Exercise instructions:
Give back each entry word for word, but drop the images.

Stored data

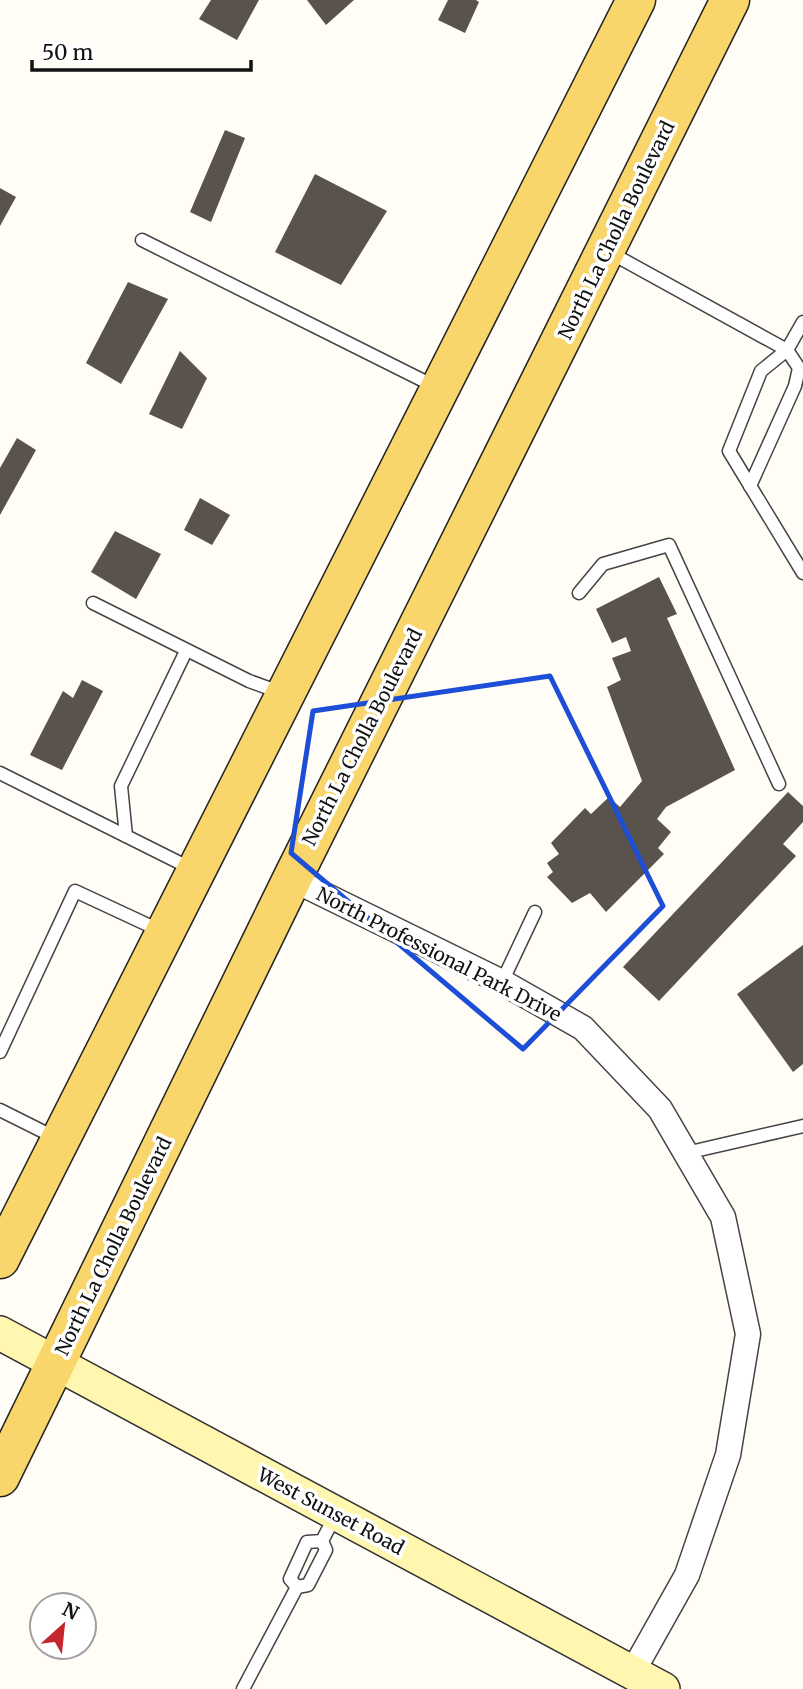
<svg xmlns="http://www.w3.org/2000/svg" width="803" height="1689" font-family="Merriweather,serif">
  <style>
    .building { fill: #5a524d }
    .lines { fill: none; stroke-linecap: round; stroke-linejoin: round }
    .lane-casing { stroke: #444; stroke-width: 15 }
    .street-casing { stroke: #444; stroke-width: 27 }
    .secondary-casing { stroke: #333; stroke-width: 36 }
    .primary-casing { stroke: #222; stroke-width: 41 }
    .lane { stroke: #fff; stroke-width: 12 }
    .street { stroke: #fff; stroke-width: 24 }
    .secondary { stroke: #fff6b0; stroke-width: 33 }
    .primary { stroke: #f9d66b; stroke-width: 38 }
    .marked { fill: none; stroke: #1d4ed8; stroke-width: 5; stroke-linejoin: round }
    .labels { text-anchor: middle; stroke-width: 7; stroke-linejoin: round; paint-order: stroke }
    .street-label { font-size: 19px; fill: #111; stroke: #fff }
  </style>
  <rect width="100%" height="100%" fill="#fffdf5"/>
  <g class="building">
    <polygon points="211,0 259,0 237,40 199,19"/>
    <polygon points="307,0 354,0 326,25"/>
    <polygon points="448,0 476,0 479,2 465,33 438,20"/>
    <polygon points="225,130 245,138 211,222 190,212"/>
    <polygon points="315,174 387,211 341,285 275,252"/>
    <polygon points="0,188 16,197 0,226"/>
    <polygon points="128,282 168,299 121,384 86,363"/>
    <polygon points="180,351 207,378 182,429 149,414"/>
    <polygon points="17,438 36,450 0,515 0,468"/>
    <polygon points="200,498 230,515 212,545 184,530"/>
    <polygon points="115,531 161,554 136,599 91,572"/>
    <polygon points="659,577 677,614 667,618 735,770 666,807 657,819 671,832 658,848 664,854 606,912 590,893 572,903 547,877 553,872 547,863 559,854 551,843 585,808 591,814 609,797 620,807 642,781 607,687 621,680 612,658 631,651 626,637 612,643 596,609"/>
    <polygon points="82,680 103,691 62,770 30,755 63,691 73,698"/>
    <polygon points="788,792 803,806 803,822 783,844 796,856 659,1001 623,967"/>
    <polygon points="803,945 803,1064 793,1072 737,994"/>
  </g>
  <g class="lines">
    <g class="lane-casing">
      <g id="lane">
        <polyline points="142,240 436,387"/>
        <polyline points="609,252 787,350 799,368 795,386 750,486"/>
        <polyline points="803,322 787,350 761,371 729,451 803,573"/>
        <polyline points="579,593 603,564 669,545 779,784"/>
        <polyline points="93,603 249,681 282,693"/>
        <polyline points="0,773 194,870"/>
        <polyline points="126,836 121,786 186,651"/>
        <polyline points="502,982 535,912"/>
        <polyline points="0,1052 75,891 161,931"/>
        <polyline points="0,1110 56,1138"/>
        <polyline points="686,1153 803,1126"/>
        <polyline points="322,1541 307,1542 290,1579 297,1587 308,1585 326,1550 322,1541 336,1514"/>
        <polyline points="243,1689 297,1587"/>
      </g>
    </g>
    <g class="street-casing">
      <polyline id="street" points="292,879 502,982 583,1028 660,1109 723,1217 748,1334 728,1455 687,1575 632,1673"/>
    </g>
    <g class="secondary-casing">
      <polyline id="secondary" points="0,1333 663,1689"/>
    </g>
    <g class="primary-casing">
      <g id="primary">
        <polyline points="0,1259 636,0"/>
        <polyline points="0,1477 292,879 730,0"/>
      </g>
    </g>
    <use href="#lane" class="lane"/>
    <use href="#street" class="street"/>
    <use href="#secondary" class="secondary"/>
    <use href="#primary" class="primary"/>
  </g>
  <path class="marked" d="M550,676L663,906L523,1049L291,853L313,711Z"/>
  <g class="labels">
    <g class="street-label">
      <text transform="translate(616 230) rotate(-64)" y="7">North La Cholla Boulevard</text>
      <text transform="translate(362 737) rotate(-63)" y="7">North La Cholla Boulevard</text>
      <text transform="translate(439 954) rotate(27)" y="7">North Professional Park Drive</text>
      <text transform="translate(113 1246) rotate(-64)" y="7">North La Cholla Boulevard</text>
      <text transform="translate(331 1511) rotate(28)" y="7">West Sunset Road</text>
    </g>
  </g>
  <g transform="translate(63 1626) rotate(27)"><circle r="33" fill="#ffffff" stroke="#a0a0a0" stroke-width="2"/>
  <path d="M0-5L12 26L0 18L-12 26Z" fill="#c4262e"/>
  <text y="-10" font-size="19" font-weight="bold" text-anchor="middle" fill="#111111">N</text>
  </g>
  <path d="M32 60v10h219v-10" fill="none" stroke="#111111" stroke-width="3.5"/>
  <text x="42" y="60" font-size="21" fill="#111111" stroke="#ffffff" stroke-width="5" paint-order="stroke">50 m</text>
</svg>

Your response:
<svg xmlns="http://www.w3.org/2000/svg" width="803" height="1689" font-family="Merriweather,serif">
  <style>
    .building { fill: #5a524d }
    .lines { fill: none; stroke-linecap: round; stroke-linejoin: round }
    .lane-casing { stroke: #444; stroke-width: 15 }
    .street-casing { stroke: #444; stroke-width: 27 }
    .secondary-casing { stroke: #333; stroke-width: 36 }
    .primary-casing { stroke: #222; stroke-width: 41 }
    .lane { stroke: #fff; stroke-width: 12 }
    .street { stroke: #fff; stroke-width: 24 }
    .secondary { stroke: #fff6b0; stroke-width: 33 }
    .primary { stroke: #f9d66b; stroke-width: 38 }
    .marked { fill: none; stroke: #1d4ed8; stroke-width: 5; stroke-linejoin: round }
    .labels { text-anchor: middle; stroke-width: 7; stroke-linejoin: round; paint-order: stroke }
    .street-label { font-size: 19px; fill: #111; stroke: #fff }
  </style>
  <rect width="100%" height="100%" fill="#fffdf5"/>
  <g class="building">
    <polygon points="211,0 259,0 237,40 199,19"/>
    <polygon points="307,0 354,0 326,25"/>
    <polygon points="448,0 476,0 479,2 465,33 438,20"/>
    <polygon points="225,130 245,138 211,222 190,212"/>
    <polygon points="315,174 387,211 341,285 275,252"/>
    <polygon points="0,188 16,197 0,226"/>
    <polygon points="128,282 168,299 121,384 86,363"/>
    <polygon points="180,351 207,378 182,429 149,414"/>
    <polygon points="17,438 36,450 0,515 0,468"/>
    <polygon points="200,498 230,515 212,545 184,530"/>
    <polygon points="115,531 161,554 136,599 91,572"/>
    <polygon points="659,577 677,614 667,618 735,770 666,807 657,819 671,832 658,848 664,854 606,912 590,893 572,903 547,877 553,872 547,863 559,854 551,843 585,808 591,814 609,797 620,807 642,781 607,687 621,680 612,658 631,651 626,637 612,643 596,609"/>
    <polygon points="82,680 103,691 62,770 30,755 63,691 73,698"/>
    <polygon points="788,792 803,806 803,822 783,844 796,856 659,1001 623,967"/>
    <polygon points="803,945 803,1064 793,1072 737,994"/>
  </g>
  <g class="lines">
    <g class="lane-casing">
      <g id="lane">
        <polyline points="142,240 436,387"/>
        <polyline points="609,252 787,350 799,368 795,386 750,486"/>
        <polyline points="803,322 787,350 761,371 729,451 803,573"/>
        <polyline points="579,593 603,564 669,545 779,784"/>
        <polyline points="93,603 249,681 282,693"/>
        <polyline points="0,773 194,870"/>
        <polyline points="126,836 121,786 186,651"/>
        <polyline points="502,982 535,912"/>
        <polyline points="0,1052 75,891 161,931"/>
        <polyline points="0,1110 56,1138"/>
        <polyline points="686,1153 803,1126"/>
        <polyline points="322,1541 307,1542 290,1579 297,1587 308,1585 326,1550 322,1541 336,1514"/>
        <polyline points="243,1689 297,1587"/>
      </g>
    </g>
    <g class="street-casing">
      <polyline id="street" points="292,879 502,982 583,1028 660,1109 723,1217 748,1334 728,1455 687,1575 632,1673"/>
    </g>
    <g class="secondary-casing">
      <polyline id="secondary" points="0,1333 663,1689"/>
    </g>
    <g class="primary-casing">
      <g id="primary">
        <polyline points="0,1259 636,0"/>
        <polyline points="0,1477 292,879 730,0"/>
      </g>
    </g>
    <use href="#lane" class="lane"/>
    <use href="#street" class="street"/>
    <use href="#secondary" class="secondary"/>
    <use href="#primary" class="primary"/>
  </g>
  <path class="marked" d="M550,676L663,906L523,1049L291,853L313,711Z"/>
  <g class="labels">
    <g class="street-label">
      <text transform="translate(616 230) rotate(-64)" y="7">North La Cholla Boulevard</text>
      <text transform="translate(362 737) rotate(-63)" y="7">North La Cholla Boulevard</text>
      <text transform="translate(439 954) rotate(27)" y="7">North Professional Park Drive</text>
      <text transform="translate(113 1246) rotate(-64)" y="7">North La Cholla Boulevard</text>
      <text transform="translate(331 1511) rotate(28)" y="7">West Sunset Road</text>
    </g>
  </g>
  <g transform="translate(63 1626) rotate(27)"><circle r="33" fill="#ffffff" stroke="#a0a0a0" stroke-width="2"/>
  <path d="M0-5L12 26L0 18L-12 26Z" fill="#c4262e"/>
  <text y="-10" font-size="19" font-weight="bold" text-anchor="middle" fill="#111111">N</text>
  </g>
  <path d="M32 60v10h219v-10" fill="none" stroke="#111111" stroke-width="3.5"/>
  <text x="42" y="60" font-size="21" fill="#111111" stroke="#ffffff" stroke-width="5" paint-order="stroke">50 m</text>
</svg>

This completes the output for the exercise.